## Records to use
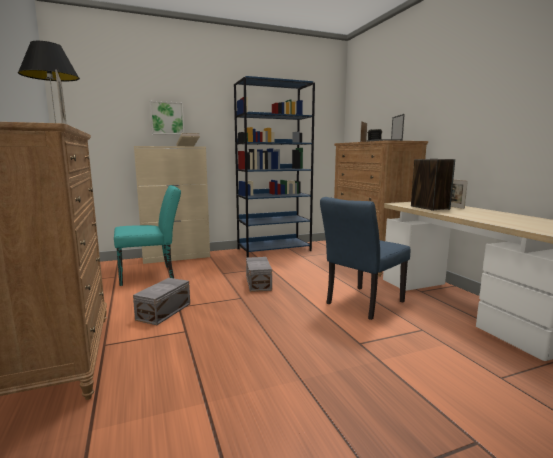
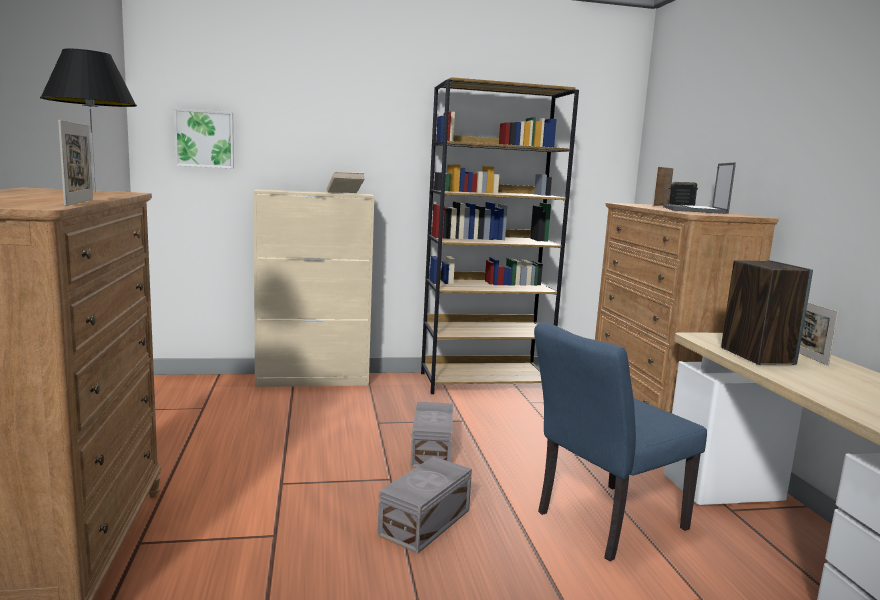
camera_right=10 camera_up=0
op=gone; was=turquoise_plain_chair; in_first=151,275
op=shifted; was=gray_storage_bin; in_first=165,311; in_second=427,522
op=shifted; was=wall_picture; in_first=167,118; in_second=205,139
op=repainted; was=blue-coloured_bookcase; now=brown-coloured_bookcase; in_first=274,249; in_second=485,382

## Exercise requirements
The answer is a faithful copy of the records above, with the pictures removed.

## Answer to the exercise
camera_right=10 camera_up=0
op=gone; was=turquoise_plain_chair; in_first=151,275
op=shifted; was=gray_storage_bin; in_first=165,311; in_second=427,522
op=shifted; was=wall_picture; in_first=167,118; in_second=205,139
op=repainted; was=blue-coloured_bookcase; now=brown-coloured_bookcase; in_first=274,249; in_second=485,382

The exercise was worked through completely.